### ARTICLE

While within the boundaries of the Park, Seeley activated the blue lights on his vehicle in response to the sedan's lack of lights. Defendant continued to drive. With his blue lights activated, Seeley began to follow the sedan as it traveled 200 to 300 feet further down Fifth Street, took a right onto Chelsea Street for 300 to 400 feet and a left onto Vine Street, before coming to a stop at 20 Vine Street, a distance of 600 to 700 feet. When defendant turned onto Chelsea Street, the vehicle left federal jurisdiction. Defendant testified that she never turned onto Fifth Street, she pulled over onto Vine Street upon seeing the flashing blue lights behind her on Chelsea Street and she denies that her lights were off.

Defendant's failure to stop after Seeley activated his lights constitutes the criminal offense of disobeying a lawful order, for which no charge has been brought against defendant nor is there any record of the offense in Seeley's reports. At the time of the vehicle stop, Seeley had made no observations about defendant's driving.

Upon his approach to the vehicle, Seeley noticed that one tire was completely deflated. Contrary to Medeiros' testimony, Seeley testified that the flat tire was the left, front tire. (Docket Entry # 1, Violation No. 1379165). Seeley spoke with the driver, identified as defendant, and explained the reason he pulled her over and asked for her license and registration. At this time, Seeley observed a strong odor of alcohol coming from the vehicle. (Docket Entry # 1, Violation No. 1379165). He initially assumed this to be from the passenger, Medeiros.

When Seeley asked where she was coming from, defendant responded that she had just left work, picked up her passenger and was driving to her house. (Docket Entry # 13, p. 15). Defendant initially testified she had just left work and picked up her passenger when Seeley stopped her. Later in the hearing, defendant testified that she went home, changed and drank a beer before picking up Medeiros. Before defendant exited the vehicle, Seeley asked if she had been drinking, she said she had not. (Docket Entry # 13, p. 31).

Seeley explained to defendant that she was not to drive with the flat tire and gave her the option of changing the tire or towing the car. She and Medeiros then stepped out of the vehicle and Medeiros began changing the tire. (Docket Entry # 13, pp. 15-16). As defendant exited the vehicle, Seeley observed that she "used her left hand to assist herself in balancing" and had bloodshot, glassy eyes. (Docket Entry # 13, p. 32; Docket Entry # 1, Violation No. 1379165). Defendant was wearing high heels.

At this point, Seeley observed that defendant was "swaying back and forth" and that "[s]he needed to use the light pole to keep herself balanced and upright." (Docket Entry # 13, p. 18). While Medeiros changed the tire, Seeley observed an odor of alcohol coming from defendant. (Docket Entry # 1, Violation No. 1379165). Defendant testified that a consequence of being a bartender is that she always smells of alcohol after work. Seeley asked defendant again if she had been drinking, to which she responded that she had about three beers. (Docket Entry # 13, p. 33). Defendant testified that she drank one beer when she got home from work. When asked if she felt intoxicated, Seeley testified that, "She said she did feel intoxicated and that she shouldn't be driving." (Docket Entry # 13, p. 33). Seeley then explained his observations to her and said that he wanted to perform a horizontal gaze nystagmus test ("HGN") on her. She "hit six out of six clues" on the HGN, indicating that she was under the influence. (Docket Entry # 13, p. 20).

### PROVIDED DATA
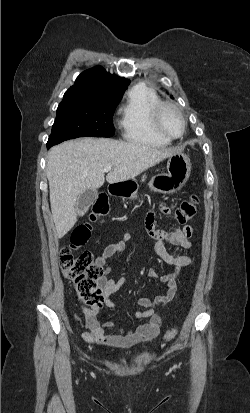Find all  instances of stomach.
Masks as SVG:
<instances>
[{"instance_id":"stomach-1","label":"stomach","mask_w":250,"mask_h":413,"mask_svg":"<svg viewBox=\"0 0 250 413\" xmlns=\"http://www.w3.org/2000/svg\"><path fill=\"white\" fill-rule=\"evenodd\" d=\"M191 163L187 155L176 152L167 162V173L152 178L149 187L164 194H173L180 191L189 179ZM123 198L136 199L137 184L133 180L125 181L119 192Z\"/></svg>"}]
</instances>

### GOAL
Write out everything from "While within the" down to "lights were off." in the passage on the traffic stop. The data stand apart from the passage on the traffic stop.

### EXERCISE SOLUTION
While within the boundaries of the Park, Seeley activated the blue lights on his vehicle in response to the sedan's lack of lights. Defendant continued to drive. With his blue lights activated, Seeley began to follow the sedan as it traveled 200 to 300 feet further down Fifth Street, took a right onto Chelsea Street for 300 to 400 feet and a left onto Vine Street, before coming to a stop at 20 Vine Street, a distance of 600 to 700 feet. When defendant turned onto Chelsea Street, the vehicle left federal jurisdiction. Defendant testified that she never turned onto Fifth Street, she pulled over onto Vine Street upon seeing the flashing blue lights behind her on Chelsea Street and she denies that her lights were off.